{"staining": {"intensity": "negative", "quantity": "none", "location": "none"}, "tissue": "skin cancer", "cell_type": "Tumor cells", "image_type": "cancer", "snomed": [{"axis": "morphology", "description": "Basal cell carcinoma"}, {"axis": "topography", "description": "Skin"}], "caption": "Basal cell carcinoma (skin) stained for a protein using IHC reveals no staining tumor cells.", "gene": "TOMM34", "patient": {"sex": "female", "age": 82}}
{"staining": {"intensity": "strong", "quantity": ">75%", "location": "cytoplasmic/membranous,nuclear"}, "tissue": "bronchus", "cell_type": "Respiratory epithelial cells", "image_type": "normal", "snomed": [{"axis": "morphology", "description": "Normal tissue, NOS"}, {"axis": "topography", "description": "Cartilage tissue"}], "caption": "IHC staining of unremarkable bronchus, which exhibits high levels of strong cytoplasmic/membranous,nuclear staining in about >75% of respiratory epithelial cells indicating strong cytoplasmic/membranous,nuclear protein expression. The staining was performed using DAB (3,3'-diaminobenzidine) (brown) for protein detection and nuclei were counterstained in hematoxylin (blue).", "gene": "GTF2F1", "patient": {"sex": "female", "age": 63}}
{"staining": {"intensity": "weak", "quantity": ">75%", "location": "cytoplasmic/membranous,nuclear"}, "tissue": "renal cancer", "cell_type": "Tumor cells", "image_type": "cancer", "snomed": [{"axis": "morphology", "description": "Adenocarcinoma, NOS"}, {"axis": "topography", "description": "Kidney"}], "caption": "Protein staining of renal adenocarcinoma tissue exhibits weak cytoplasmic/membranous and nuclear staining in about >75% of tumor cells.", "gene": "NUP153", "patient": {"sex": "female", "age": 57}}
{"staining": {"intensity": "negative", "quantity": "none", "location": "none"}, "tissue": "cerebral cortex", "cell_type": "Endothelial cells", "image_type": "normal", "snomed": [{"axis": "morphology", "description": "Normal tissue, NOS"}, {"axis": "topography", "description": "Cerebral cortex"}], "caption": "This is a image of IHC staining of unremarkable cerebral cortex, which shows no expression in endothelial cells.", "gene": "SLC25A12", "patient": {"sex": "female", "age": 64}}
**********
_Work to be completed_. Copy out the data above word for word, starting at its first line and ending with the line that contains "unremarkable bronchus, which".

_Answer to the problem_.
{"staining": {"intensity": "negative", "quantity": "none", "location": "none"}, "tissue": "skin cancer", "cell_type": "Tumor cells", "image_type": "cancer", "snomed": [{"axis": "morphology", "description": "Basal cell carcinoma"}, {"axis": "topography", "description": "Skin"}], "caption": "Basal cell carcinoma (skin) stained for a protein using IHC reveals no staining tumor cells.", "gene": "TOMM34", "patient": {"sex": "female", "age": 82}}
{"staining": {"intensity": "strong", "quantity": ">75%", "location": "cytoplasmic/membranous,nuclear"}, "tissue": "bronchus", "cell_type": "Respiratory epithelial cells", "image_type": "normal", "snomed": [{"axis": "morphology", "description": "Normal tissue, NOS"}, {"axis": "topography", "description": "Cartilage tissue"}], "caption": "IHC staining of unremarkable bronchus, which exhibits high levels of strong cytoplasmic/membranous,nuclear staining in about >75% of respiratory epithelial cells indicating strong cytoplasmic/membranous,nuclear protein expression. The staining was performed using DAB (3,3'-diaminobenzidine) (brown) for protein detection and nuclei were counterstained in hematoxylin (blue).", "gene": "GTF2F1", "patient": {"sex": "female", "age": 63}}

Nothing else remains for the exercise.